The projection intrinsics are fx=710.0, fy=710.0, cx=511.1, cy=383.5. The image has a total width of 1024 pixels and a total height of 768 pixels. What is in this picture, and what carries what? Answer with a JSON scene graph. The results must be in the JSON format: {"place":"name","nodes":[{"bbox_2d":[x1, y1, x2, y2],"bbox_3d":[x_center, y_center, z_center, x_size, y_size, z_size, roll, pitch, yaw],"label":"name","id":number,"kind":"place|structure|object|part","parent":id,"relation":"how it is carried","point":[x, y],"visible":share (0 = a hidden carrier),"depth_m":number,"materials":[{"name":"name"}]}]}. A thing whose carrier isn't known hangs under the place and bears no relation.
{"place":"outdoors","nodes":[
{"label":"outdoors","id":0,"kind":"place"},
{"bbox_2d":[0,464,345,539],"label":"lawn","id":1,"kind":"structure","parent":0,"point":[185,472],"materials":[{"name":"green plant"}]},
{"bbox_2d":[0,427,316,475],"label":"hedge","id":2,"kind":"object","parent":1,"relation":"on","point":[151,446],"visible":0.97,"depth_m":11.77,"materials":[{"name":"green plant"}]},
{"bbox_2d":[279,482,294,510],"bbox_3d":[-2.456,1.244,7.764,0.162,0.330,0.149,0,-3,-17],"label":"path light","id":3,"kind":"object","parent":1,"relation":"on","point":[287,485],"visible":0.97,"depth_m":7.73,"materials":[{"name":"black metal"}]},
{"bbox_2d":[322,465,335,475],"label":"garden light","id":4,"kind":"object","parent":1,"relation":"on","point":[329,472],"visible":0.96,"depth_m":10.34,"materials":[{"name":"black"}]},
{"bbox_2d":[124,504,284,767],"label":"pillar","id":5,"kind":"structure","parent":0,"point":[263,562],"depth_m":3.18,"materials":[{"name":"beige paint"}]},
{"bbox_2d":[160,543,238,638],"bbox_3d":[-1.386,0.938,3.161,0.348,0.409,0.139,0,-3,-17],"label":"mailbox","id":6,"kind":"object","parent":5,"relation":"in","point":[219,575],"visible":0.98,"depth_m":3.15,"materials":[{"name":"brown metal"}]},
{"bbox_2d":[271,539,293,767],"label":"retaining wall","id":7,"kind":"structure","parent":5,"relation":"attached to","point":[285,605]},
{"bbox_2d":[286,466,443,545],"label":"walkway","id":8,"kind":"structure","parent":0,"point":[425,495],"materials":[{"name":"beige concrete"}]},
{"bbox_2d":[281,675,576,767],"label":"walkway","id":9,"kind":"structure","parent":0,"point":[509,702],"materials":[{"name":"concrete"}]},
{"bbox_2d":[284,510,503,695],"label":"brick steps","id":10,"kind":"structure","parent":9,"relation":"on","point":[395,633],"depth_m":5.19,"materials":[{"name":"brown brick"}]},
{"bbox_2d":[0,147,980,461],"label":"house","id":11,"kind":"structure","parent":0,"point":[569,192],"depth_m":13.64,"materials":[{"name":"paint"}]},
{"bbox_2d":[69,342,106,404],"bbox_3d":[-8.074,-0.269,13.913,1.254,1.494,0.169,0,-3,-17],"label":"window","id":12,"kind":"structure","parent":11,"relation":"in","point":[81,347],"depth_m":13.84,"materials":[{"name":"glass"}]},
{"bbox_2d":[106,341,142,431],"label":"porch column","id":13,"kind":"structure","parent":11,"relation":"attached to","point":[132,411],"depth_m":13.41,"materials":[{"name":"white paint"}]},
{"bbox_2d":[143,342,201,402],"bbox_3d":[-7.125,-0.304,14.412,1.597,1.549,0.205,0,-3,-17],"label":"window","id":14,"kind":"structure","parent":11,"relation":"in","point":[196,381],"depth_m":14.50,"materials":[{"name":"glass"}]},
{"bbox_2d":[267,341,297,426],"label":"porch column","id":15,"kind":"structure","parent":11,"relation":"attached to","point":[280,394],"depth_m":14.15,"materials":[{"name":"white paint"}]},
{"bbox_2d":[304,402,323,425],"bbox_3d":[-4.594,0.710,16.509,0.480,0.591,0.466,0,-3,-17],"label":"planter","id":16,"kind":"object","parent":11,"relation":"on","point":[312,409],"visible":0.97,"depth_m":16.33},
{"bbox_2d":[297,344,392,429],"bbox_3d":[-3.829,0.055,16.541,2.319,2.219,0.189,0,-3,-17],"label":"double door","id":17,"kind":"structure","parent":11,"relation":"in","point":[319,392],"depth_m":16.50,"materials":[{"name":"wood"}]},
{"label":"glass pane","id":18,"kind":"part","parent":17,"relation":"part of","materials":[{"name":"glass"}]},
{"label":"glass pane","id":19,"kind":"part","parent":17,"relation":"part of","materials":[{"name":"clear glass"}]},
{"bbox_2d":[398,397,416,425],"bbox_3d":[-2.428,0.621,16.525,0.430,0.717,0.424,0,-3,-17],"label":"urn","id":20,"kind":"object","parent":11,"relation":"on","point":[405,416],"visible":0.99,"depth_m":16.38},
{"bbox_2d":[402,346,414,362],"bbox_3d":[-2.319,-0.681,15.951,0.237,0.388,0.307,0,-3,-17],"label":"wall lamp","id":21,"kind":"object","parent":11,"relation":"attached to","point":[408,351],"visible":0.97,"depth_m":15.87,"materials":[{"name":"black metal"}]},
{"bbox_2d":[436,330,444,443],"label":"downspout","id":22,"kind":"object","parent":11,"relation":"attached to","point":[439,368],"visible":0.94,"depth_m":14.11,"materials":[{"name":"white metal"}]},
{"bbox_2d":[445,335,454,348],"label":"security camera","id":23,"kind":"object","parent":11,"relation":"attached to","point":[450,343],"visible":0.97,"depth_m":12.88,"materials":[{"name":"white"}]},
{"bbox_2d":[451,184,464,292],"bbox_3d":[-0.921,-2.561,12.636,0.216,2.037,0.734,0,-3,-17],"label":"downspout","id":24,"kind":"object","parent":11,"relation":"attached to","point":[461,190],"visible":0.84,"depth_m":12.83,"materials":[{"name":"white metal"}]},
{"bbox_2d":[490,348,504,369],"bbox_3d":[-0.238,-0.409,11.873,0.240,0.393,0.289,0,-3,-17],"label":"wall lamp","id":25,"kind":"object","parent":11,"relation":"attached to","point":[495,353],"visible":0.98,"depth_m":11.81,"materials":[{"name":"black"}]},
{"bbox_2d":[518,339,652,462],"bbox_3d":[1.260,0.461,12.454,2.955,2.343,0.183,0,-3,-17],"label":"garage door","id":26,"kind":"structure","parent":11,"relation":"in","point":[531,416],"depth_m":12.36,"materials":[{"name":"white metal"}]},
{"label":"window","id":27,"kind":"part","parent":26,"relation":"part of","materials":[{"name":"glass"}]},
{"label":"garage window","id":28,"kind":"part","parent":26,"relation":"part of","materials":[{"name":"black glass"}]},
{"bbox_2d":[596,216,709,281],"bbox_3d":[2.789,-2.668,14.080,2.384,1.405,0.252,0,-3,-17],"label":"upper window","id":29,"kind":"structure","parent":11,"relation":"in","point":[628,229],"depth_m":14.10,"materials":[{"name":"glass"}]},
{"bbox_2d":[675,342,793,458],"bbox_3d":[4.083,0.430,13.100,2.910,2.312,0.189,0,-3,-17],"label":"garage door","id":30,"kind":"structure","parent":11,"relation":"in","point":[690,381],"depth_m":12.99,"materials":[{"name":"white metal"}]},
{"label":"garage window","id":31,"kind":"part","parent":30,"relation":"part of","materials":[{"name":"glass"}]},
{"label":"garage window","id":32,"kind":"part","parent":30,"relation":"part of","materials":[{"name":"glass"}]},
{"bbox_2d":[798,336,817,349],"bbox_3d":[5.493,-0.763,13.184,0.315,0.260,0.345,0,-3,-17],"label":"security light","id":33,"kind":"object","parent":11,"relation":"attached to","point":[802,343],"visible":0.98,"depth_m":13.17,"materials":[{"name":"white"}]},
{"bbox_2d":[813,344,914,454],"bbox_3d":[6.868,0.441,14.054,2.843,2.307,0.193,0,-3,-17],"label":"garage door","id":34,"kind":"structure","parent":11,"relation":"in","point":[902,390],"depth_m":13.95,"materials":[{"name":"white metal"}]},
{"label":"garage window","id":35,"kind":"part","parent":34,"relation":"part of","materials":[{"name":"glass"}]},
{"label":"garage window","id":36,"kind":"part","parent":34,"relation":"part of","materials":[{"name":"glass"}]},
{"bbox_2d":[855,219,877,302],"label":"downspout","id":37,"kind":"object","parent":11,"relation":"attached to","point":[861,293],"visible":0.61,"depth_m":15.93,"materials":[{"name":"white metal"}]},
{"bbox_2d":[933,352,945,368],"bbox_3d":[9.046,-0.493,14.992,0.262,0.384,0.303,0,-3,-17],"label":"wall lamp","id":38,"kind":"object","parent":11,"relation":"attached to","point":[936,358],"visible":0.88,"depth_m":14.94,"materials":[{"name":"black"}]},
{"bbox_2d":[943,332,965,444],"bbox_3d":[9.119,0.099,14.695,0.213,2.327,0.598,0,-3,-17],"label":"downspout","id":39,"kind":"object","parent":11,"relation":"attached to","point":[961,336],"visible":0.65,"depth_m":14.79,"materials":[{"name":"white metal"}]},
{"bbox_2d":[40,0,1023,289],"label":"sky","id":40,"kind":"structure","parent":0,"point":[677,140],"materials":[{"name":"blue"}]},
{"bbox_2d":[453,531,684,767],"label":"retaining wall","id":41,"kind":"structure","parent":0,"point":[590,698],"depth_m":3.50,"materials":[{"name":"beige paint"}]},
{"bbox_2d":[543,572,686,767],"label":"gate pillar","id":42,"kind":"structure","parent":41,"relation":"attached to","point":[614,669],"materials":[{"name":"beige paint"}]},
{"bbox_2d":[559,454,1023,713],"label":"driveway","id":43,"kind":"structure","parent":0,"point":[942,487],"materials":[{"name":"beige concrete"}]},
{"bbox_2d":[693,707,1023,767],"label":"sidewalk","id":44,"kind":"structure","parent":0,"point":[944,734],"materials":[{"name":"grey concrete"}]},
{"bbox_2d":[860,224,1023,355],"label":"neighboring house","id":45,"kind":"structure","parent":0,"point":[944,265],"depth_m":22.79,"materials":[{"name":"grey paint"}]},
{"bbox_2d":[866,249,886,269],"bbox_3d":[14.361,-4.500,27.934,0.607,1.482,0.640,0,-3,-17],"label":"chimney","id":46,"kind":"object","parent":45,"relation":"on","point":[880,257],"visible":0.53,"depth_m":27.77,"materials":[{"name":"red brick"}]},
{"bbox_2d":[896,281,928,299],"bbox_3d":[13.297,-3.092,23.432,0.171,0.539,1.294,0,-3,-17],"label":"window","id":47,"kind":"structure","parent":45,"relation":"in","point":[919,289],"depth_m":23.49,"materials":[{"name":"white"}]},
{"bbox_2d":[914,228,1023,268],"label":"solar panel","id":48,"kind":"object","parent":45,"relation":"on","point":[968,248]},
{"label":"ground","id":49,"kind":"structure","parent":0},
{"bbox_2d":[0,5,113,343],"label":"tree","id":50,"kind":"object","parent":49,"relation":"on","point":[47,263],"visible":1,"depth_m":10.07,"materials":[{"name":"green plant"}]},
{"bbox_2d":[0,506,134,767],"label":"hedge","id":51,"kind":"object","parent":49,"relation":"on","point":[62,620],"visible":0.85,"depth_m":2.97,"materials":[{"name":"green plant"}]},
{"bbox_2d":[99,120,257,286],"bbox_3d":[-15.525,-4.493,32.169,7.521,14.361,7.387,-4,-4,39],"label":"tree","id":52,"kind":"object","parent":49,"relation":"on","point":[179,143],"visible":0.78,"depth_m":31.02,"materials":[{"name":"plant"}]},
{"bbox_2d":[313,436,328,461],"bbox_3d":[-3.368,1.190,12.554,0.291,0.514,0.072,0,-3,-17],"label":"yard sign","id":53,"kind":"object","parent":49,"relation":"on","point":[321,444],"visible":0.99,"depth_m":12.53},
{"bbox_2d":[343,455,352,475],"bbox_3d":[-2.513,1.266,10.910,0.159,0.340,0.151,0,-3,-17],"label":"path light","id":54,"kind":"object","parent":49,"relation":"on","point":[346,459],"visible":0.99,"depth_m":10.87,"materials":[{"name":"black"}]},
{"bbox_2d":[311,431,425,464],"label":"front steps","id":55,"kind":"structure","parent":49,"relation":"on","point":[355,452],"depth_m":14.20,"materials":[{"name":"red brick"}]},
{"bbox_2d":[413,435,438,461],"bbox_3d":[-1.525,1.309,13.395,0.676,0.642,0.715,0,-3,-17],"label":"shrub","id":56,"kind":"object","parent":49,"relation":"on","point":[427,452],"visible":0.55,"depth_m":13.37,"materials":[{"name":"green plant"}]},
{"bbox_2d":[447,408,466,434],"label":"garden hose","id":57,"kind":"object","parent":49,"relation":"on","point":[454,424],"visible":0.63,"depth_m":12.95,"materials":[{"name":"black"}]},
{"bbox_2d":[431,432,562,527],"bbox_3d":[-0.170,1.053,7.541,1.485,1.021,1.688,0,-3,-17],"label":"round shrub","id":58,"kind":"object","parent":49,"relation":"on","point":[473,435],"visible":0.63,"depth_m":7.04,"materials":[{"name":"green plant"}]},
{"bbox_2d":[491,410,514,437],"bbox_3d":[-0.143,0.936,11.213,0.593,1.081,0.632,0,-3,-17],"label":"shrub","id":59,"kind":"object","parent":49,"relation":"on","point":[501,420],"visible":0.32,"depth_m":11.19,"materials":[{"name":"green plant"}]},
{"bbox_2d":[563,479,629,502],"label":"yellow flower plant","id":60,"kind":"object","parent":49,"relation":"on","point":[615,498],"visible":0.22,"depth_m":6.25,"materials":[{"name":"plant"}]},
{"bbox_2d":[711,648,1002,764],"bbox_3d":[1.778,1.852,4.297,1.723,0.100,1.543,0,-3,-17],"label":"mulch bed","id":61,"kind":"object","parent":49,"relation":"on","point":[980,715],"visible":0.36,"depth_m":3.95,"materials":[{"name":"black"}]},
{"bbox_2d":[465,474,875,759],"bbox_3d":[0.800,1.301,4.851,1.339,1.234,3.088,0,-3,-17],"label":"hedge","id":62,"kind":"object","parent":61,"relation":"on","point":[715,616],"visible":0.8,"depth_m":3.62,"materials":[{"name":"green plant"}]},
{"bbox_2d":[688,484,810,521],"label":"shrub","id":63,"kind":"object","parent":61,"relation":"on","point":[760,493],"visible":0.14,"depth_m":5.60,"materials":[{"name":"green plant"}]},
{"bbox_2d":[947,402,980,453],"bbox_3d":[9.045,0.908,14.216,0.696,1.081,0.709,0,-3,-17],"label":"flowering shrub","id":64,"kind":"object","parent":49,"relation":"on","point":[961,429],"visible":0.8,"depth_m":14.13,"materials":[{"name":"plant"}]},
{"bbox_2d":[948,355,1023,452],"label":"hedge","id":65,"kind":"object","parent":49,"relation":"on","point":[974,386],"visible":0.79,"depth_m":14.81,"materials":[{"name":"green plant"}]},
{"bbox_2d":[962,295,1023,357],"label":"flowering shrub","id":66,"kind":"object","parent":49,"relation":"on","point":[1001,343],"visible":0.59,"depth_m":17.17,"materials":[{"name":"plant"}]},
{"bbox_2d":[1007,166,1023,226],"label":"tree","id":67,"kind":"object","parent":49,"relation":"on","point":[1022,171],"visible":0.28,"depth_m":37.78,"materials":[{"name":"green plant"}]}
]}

····················

■ Assignment: Pull every line with the string "part" from the data above.

■ Problem solution:
The projection intrinsics are fx=710.0, fy=710.0, cx=511.1, cy=383.5. The image has a total width of 1024 pixels and a total height of 768 pixels. What is in this picture, and what carries what? Answer with a JSON scene graph. The results must be in the JSON format: {"place":"name","nodes":[{"bbox_2d":[x1, y1, x2, y2],"bbox_3d":[x_center, y_center, z_center, x_size, y_size, z_size, roll, pitch, yaw],"label":"name","id":number,"kind":"place|structure|object|part","parent":id,"relation":"how it is carried","point":[x, y],"visible":share (0 = a hidden carrier),"depth_m":number,"materials":[{"name":"name"}]}]}. A thing whose carrier isn't known hangs under the place and bears no relation.
{"label":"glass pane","id":18,"kind":"part","parent":17,"relation":"part of","materials":[{"name":"glass"}]},
{"label":"glass pane","id":19,"kind":"part","parent":17,"relation":"part of","materials":[{"name":"clear glass"}]},
{"label":"window","id":27,"kind":"part","parent":26,"relation":"part of","materials":[{"name":"glass"}]},
{"label":"garage window","id":28,"kind":"part","parent":26,"relation":"part of","materials":[{"name":"black glass"}]},
{"label":"garage window","id":31,"kind":"part","parent":30,"relation":"part of","materials":[{"name":"glass"}]},
{"label":"garage window","id":32,"kind":"part","parent":30,"relation":"part of","materials":[{"name":"glass"}]},
{"label":"garage window","id":35,"kind":"part","parent":34,"relation":"part of","materials":[{"name":"glass"}]},
{"label":"garage window","id":36,"kind":"part","parent":34,"relation":"part of","materials":[{"name":"glass"}]},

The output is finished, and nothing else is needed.